Uitspraak Nº C/10/504343 / KG ZA 16-693. Rechtbank Rotterdam, 2016-09-08

ECLIECLI:NL:RBROT:2016:10202
Docket NumberC/10/504343 / KG ZA 16-693
Date08 Septiembre 2016

vonnis

RECHTBANK ROTTERDAM

Team handel

zaaknummer / rolnummer: C/10/504343 / KG ZA 16-693

Vonnis in kort geding van 8 september 2016

in de zaak van

de besloten vennootschap met beperkte aansprakelijkheid

JBM KOERIERS B.V.,

gevestigd te Leiden,

eiseres,

advocaat mr. P.D. van der Kooi te Leiden,

tegen

de publiekrechtelijke rechtspersoon

GEMEENTE ROTTERDAM,

zetelend te Rotterdam,

gedaagde,

advocaat mr. J.M. Dijkman-Uulders te Rotterdam.

Partijen zullen hierna JBM en de Gemeente genoemd worden.

1 De procedure
1.1.

Het verloop van de procedure blijkt uit:

  • -

    de dagvaarding

  • -

    de producties van JBM

  • -

    de producties van de Gemeente

  • -

    de mondelinge behandeling op 25 augustus 2016

  • -

    de pleitnota van JBM

  • -

    de pleitnota van de Gemeente.

1.2.

Ten slotte is vonnis bepaald.

2 De feiten
2.1.

In maart 2014 is de Gemeente een Europese openbare aanbesteding gestart voor Postdiensten gericht op postcollectie en -bezorging, met projectnummer 2014.DBO.1.005.

De aanbesteding was verdeeld in drie percelen.
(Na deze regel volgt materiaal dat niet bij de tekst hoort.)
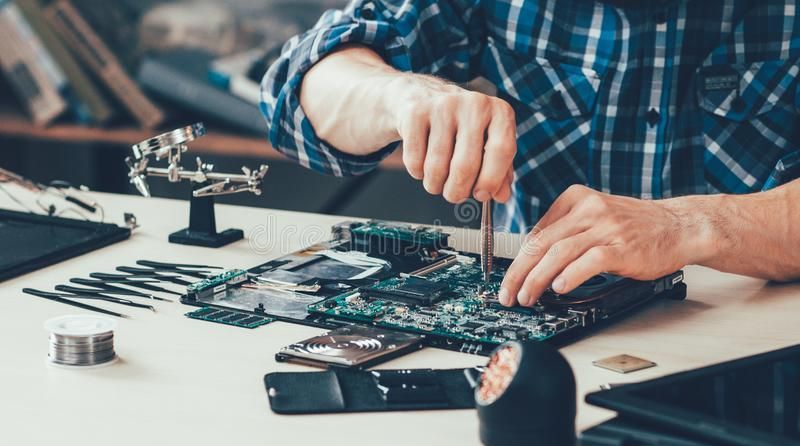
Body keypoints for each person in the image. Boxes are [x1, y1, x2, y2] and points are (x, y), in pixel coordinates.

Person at [261, 0, 800, 308]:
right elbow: (296, 92)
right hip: (546, 341)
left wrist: (691, 225)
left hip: (757, 354)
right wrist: (401, 95)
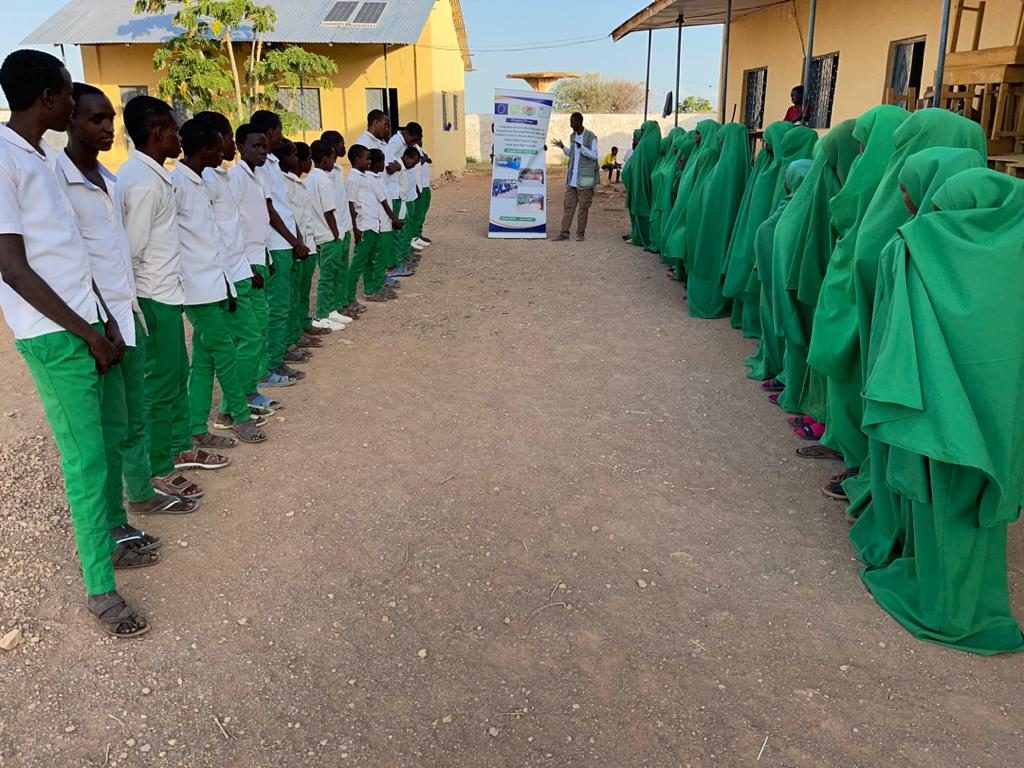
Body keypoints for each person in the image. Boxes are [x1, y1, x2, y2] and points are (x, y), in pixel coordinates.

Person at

Met JBM is een raamovereenkomst gesloten voor perceel 3 ‘postpakketten’.

2.2.

JBM is op 9 januari 2015 begonnen met het uitvoeren van de werkzaamheden op grond van de raamovereenkomst.
JBM heeft de Gemeente facturen gestuurd, waaronder facturen waarop zij per poststuk per dag en per locatie een tarief van € 8,28 in rekening brengt.

2.3.

Bij brief van 29 april 2016 heeft de Gemeente aan JBM, kort gezegd, bericht dat zij – zoals eerder ook reeds in e-mails en mondeling was aangegeven – meende dat JBM maandelijks een te hoog bedrag in rekening bracht, omdat niet was overeengekomen dat per poststuk per dag en per locatie een tarief in rekening zou worden gebracht, maar dat het bedrag van € 3,71 gold als overeengekomen per dag per locatie, los van het aantal pakketten of poststukken dat werd opgehaald.

3 Het geschil
3.1.

JBM vordert samengevat – bij vonnis uitvoerbaar bij voorraad:

primair

  • -

    veroordeling van de Gemeente tot betaling van € 267.639,69, vermeerderd met de wettelijke handelsrente vanaf 23 mei 2016,

  • -

    alsmede nakoming van de raamovereenkomst, in het bijzonder door tijdige betaling van facturen;

subsidiair:

- veroordeling van de Gemeente tot betaling van € 200.000,00 als voorschot op de nu en in de toekomst opeisbare facturen en op reeds nu en in de toekomst verschuldigde wettelijke handelsrente;

primair en subsidiair:

de Gemeente te veroordelen in de kosten.

3.2.

De Gemeente voert verweer.

3.3.

Op de stellingen van partijen wordt hierna, voor zover van belang, nader ingegaan.

4 De beoordeling
4.1.

Kern van het geschil tussen partijen is de vraag welke prijs zij zijn overeengekomen in het kader van het ophalen van aangetekende poststukken.

4.2.

JBM heeft aan haar vordering tot betaling van facturen ten grondslag gelegd dat, zoals volgens haar volgt uit de aanbestedingsdocumenten en de kop boven twee kolommen in het (gewijzigde) prijzenblad, voor het ophalen van aangetekende post(pakketten) bij de Gemeente een prijs per pakket is overeengekomen.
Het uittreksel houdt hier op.